## [EXERCISE DETAILS]
Please print the entries below word for word, changing nothing.

Segment Start: DATA RECORDS

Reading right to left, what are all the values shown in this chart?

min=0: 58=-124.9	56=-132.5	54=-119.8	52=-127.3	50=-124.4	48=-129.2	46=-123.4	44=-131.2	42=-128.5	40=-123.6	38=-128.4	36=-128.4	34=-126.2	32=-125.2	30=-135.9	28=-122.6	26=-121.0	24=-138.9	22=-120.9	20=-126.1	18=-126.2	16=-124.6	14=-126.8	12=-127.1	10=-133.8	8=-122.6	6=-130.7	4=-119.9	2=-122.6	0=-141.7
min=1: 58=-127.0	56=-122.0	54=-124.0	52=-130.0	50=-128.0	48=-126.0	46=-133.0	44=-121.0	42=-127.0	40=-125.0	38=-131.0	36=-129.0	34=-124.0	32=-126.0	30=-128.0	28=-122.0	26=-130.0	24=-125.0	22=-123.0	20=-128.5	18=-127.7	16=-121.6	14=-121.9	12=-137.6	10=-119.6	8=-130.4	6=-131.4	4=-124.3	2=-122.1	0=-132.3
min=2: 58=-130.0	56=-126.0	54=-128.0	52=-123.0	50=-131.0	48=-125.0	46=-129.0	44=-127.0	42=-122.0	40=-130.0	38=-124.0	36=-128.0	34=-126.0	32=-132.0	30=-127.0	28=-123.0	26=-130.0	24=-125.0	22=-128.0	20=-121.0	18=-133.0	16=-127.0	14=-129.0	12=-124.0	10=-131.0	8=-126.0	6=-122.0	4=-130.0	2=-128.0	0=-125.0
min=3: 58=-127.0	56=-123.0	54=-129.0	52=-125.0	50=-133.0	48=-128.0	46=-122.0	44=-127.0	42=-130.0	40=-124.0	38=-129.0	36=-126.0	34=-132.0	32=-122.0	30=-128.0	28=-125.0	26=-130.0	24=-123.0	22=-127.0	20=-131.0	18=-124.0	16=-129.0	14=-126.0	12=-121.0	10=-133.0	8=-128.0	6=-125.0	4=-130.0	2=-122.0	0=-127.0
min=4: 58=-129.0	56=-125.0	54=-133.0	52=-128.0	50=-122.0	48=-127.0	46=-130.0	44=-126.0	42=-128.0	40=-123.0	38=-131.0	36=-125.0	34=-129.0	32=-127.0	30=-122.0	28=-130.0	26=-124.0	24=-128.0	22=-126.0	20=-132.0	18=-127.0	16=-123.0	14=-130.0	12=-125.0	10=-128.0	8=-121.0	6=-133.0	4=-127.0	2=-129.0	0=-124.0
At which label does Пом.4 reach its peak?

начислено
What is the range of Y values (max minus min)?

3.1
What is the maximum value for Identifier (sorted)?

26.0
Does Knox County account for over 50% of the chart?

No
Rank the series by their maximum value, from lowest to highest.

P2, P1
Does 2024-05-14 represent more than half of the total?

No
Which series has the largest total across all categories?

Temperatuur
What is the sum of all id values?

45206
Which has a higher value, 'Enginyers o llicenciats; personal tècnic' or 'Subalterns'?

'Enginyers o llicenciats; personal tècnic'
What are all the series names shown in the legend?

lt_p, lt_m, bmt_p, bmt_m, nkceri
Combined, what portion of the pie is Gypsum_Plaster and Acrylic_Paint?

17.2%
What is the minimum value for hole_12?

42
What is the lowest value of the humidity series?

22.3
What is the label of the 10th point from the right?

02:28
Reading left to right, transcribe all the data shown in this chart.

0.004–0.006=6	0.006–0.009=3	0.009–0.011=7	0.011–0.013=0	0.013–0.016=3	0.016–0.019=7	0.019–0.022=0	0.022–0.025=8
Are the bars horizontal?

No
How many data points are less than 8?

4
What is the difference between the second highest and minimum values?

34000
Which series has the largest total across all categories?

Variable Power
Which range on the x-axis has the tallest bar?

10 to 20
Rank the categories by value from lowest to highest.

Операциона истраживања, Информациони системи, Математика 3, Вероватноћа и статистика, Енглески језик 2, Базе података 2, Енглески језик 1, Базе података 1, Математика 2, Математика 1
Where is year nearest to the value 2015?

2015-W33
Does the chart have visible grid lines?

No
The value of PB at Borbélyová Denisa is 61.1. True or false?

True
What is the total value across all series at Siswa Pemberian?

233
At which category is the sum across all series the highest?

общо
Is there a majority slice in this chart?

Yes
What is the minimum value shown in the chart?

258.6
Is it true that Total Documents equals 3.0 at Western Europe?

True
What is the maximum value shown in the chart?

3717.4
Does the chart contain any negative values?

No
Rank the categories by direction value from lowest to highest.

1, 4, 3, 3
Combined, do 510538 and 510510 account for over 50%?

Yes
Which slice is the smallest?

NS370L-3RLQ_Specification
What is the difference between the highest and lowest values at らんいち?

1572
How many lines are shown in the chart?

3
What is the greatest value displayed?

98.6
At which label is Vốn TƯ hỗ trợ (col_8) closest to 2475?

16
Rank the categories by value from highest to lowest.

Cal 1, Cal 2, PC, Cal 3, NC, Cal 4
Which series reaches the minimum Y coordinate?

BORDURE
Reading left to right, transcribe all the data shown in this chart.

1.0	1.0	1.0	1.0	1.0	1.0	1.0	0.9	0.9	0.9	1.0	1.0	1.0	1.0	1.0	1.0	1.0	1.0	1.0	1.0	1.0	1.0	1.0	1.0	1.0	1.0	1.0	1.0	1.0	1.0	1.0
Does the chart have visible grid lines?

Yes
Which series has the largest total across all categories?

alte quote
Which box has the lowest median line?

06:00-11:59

Segment End: DATA RECORDS

## [ANSWER FOR THIS EXERCISE]
Reading right to left, what are all the values shown in this chart?

min=0: 58=-124.9	56=-132.5	54=-119.8	52=-127.3	50=-124.4	48=-129.2	46=-123.4	44=-131.2	42=-128.5	40=-123.6	38=-128.4	36=-128.4	34=-126.2	32=-125.2	30=-135.9	28=-122.6	26=-121.0	24=-138.9	22=-120.9	20=-126.1	18=-126.2	16=-124.6	14=-126.8	12=-127.1	10=-133.8	8=-122.6	6=-130.7	4=-119.9	2=-122.6	0=-141.7
min=1: 58=-127.0	56=-122.0	54=-124.0	52=-130.0	50=-128.0	48=-126.0	46=-133.0	44=-121.0	42=-127.0	40=-125.0	38=-131.0	36=-129.0	34=-124.0	32=-126.0	30=-128.0	28=-122.0	26=-130.0	24=-125.0	22=-123.0	20=-128.5	18=-127.7	16=-121.6	14=-121.9	12=-137.6	10=-119.6	8=-130.4	6=-131.4	4=-124.3	2=-122.1	0=-132.3
min=2: 58=-130.0	56=-126.0	54=-128.0	52=-123.0	50=-131.0	48=-125.0	46=-129.0	44=-127.0	42=-122.0	40=-130.0	38=-124.0	36=-128.0	34=-126.0	32=-132.0	30=-127.0	28=-123.0	26=-130.0	24=-125.0	22=-128.0	20=-121.0	18=-133.0	16=-127.0	14=-129.0	12=-124.0	10=-131.0	8=-126.0	6=-122.0	4=-130.0	2=-128.0	0=-125.0
min=3: 58=-127.0	56=-123.0	54=-129.0	52=-125.0	50=-133.0	48=-128.0	46=-122.0	44=-127.0	42=-130.0	40=-124.0	38=-129.0	36=-126.0	34=-132.0	32=-122.0	30=-128.0	28=-125.0	26=-130.0	24=-123.0	22=-127.0	20=-131.0	18=-124.0	16=-129.0	14=-126.0	12=-121.0	10=-133.0	8=-128.0	6=-125.0	4=-130.0	2=-122.0	0=-127.0
min=4: 58=-129.0	56=-125.0	54=-133.0	52=-128.0	50=-122.0	48=-127.0	46=-130.0	44=-126.0	42=-128.0	40=-123.0	38=-131.0	36=-125.0	34=-129.0	32=-127.0	30=-122.0	28=-130.0	26=-124.0	24=-128.0	22=-126.0	20=-132.0	18=-127.0	16=-123.0	14=-130.0	12=-125.0	10=-128.0	8=-121.0	6=-133.0	4=-127.0	2=-129.0	0=-124.0
At which label does Пом.4 reach its peak?

начислено
What is the range of Y values (max minus min)?

3.1
What is the maximum value for Identifier (sorted)?

26.0
Does Knox County account for over 50% of the chart?

No
Rank the series by their maximum value, from lowest to highest.

P2, P1
Does 2024-05-14 represent more than half of the total?

No
Which series has the largest total across all categories?

Temperatuur
What is the sum of all id values?

45206
Which has a higher value, 'Enginyers o llicenciats; personal tècnic' or 'Subalterns'?

'Enginyers o llicenciats; personal tècnic'
What are all the series names shown in the legend?

lt_p, lt_m, bmt_p, bmt_m, nkceri
Combined, what portion of the pie is Gypsum_Plaster and Acrylic_Paint?

17.2%
What is the minimum value for hole_12?

42
What is the lowest value of the humidity series?

22.3
What is the label of the 10th point from the right?

02:28
Reading left to right, transcribe all the data shown in this chart.

0.004–0.006=6	0.006–0.009=3	0.009–0.011=7	0.011–0.013=0	0.013–0.016=3	0.016–0.019=7	0.019–0.022=0	0.022–0.025=8
Are the bars horizontal?

No
How many data points are less than 8?

4
What is the difference between the second highest and minimum values?

34000
Which series has the largest total across all categories?

Variable Power
Which range on the x-axis has the tallest bar?

10 to 20
Rank the categories by value from lowest to highest.

Операциона истраживања, Информациони системи, Математика 3, Вероватноћа и статистика, Енглески језик 2, Базе података 2, Енглески језик 1, Базе података 1, Математика 2, Математика 1
Where is year nearest to the value 2015?

2015-W33
Does the chart have visible grid lines?

No
The value of PB at Borbélyová Denisa is 61.1. True or false?

True
What is the total value across all series at Siswa Pemberian?

233
At which category is the sum across all series the highest?

общо
Is there a majority slice in this chart?

Yes
What is the minimum value shown in the chart?

258.6
Is it true that Total Documents equals 3.0 at Western Europe?

True
What is the maximum value shown in the chart?

3717.4
Does the chart contain any negative values?

No
Rank the categories by direction value from lowest to highest.

1, 4, 3, 3
Combined, do 510538 and 510510 account for over 50%?

Yes
Which slice is the smallest?

NS370L-3RLQ_Specification
What is the difference between the highest and lowest values at らんいち?

1572
How many lines are shown in the chart?

3
What is the greatest value displayed?

98.6
At which label is Vốn TƯ hỗ trợ (col_8) closest to 2475?

16
Rank the categories by value from highest to lowest.

Cal 1, Cal 2, PC, Cal 3, NC, Cal 4
Which series reaches the minimum Y coordinate?

BORDURE
Reading left to right, transcribe all the data shown in this chart.

1.0	1.0	1.0	1.0	1.0	1.0	1.0	0.9	0.9	0.9	1.0	1.0	1.0	1.0	1.0	1.0	1.0	1.0	1.0	1.0	1.0	1.0	1.0	1.0	1.0	1.0	1.0	1.0	1.0	1.0	1.0
Does the chart have visible grid lines?

Yes
Which series has the largest total across all categories?

alte quote
Which box has the lowest median line?

06:00-11:59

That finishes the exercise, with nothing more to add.